SELECTED EXCERPT:
-----
Full Dynamic Range Sky-Modelling For Image Based Lighting

Abstract: Accurate environment maps are a key component to modelling real-world outdoor scenes. They enable captivating visual arts, immersive virtual reality and a wide range of scientific and engineering applications. To alleviate the burden of physical-capture, physically-simulation and volumetric rendering, sky-models have been proposed as fast, flexible, and cost-saving alternatives. In recent years, sky-models have been extended through deep learning to be more comprehensive and inclusive of cloud formations, but recent work has demonstrated these models fall short in faithfully recreating accurate and photorealistic natural skies. Particularly at higher resolutions, DNN sky-models struggle to accurately model the 14EV+ class-imbalanced solar region, resulting in poor visual quality and scenes illuminated with skewed light transmission, shadows and tones. In this work, we propose Icarus, an all-weather sky-model capable of learning the exposure range of Full Dynamic Range (FDR) physically captured outdoor imagery. Our model allows conditional generation of environment maps with intuitive user-positioning of solar and cloud formations, and extends on current state-of-the-art to enable user-controlled texturing of atmospheric formations. Through our evaluation, we demonstrate Icarus is interchangeable with FDR physically captured outdoor imagery or parametric sky-models, and illuminates scenes with unprecedented accuracy, photorealism, lighting directionality (shadows), and tones in Image Based Lightning (IBL).
-----
DATA LINES:
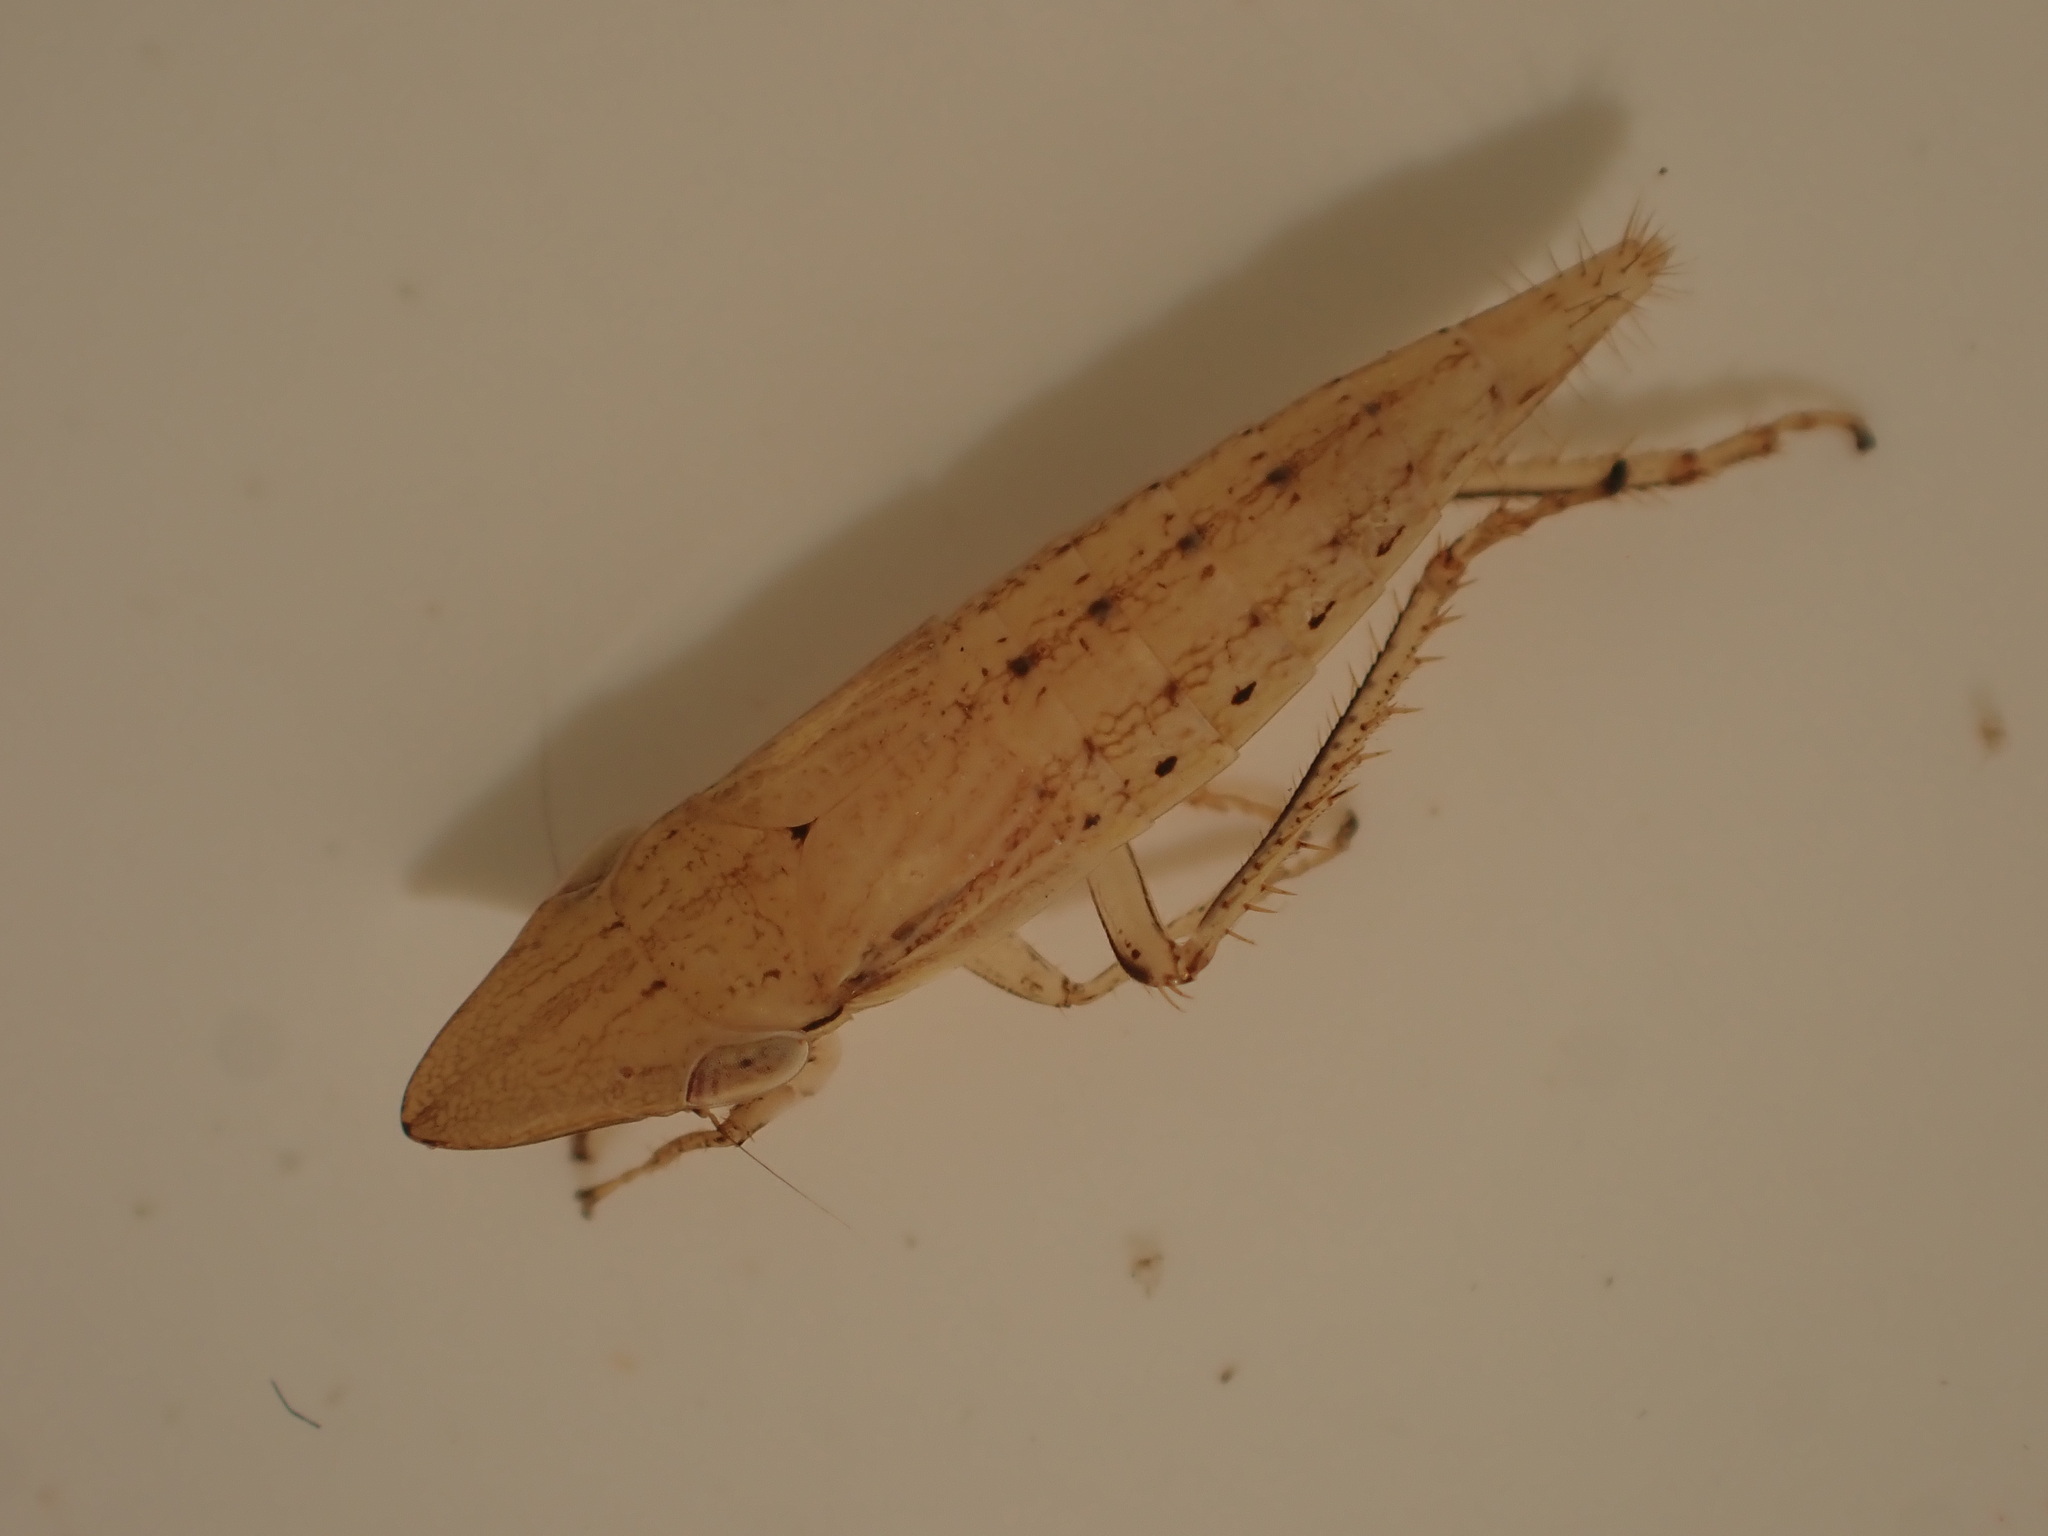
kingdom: Animalia
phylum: Arthropoda
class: Insecta
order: Hemiptera
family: Cicadellidae
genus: Euacanthella
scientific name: Euacanthella palustris
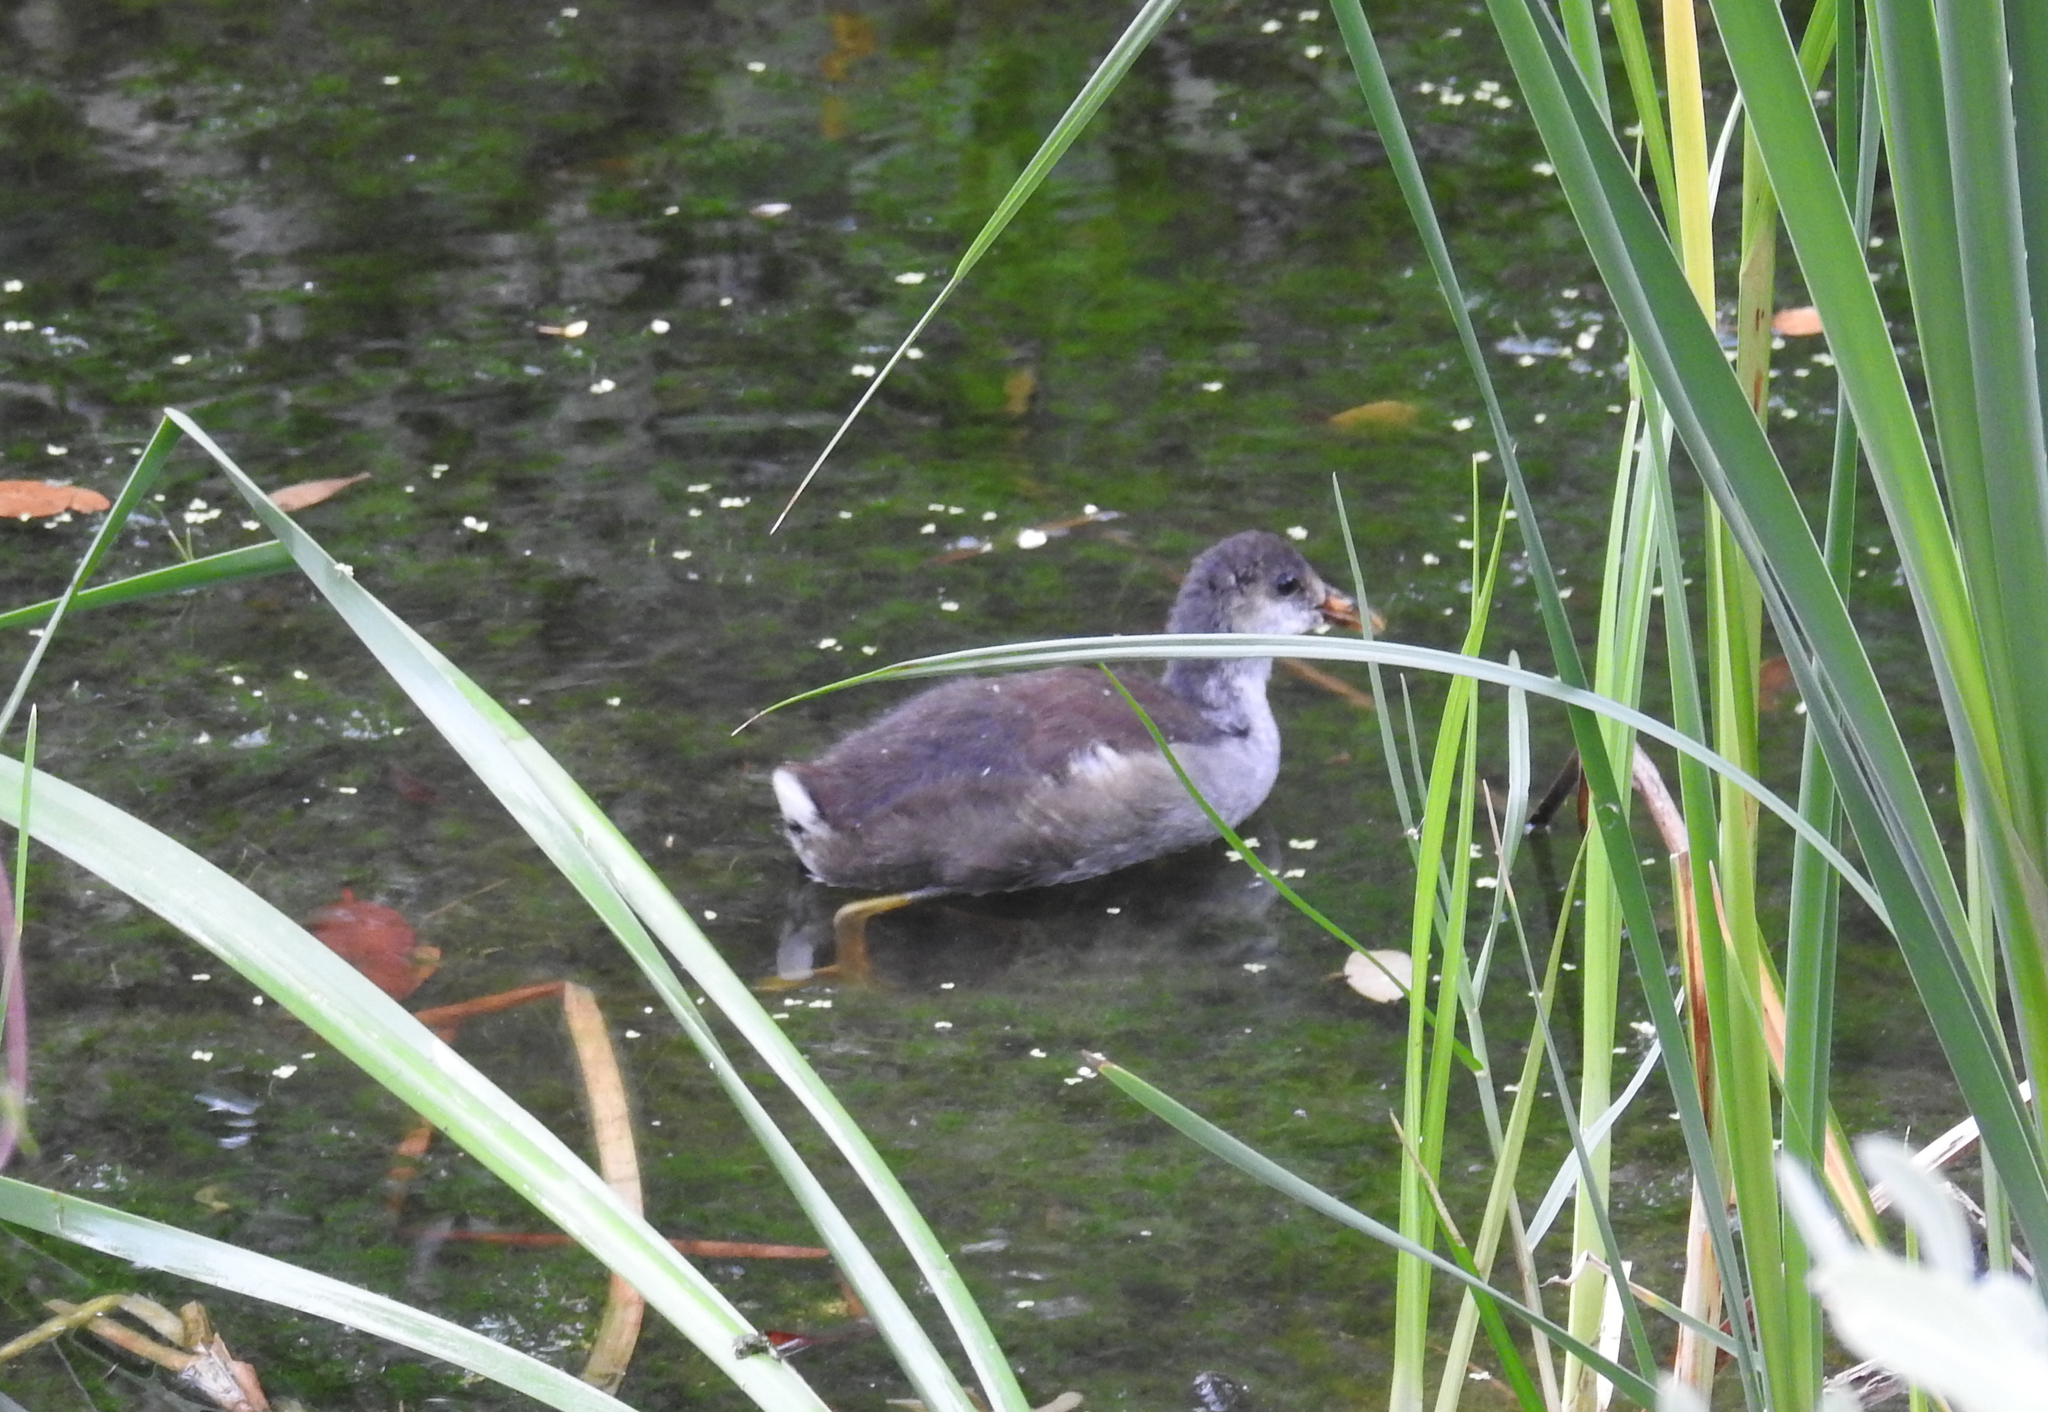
-----
TO BE DONE:
What name does the sky-modelling abstract give its proposed all-weather sky-model?

TASK SOLUTION:
Icarus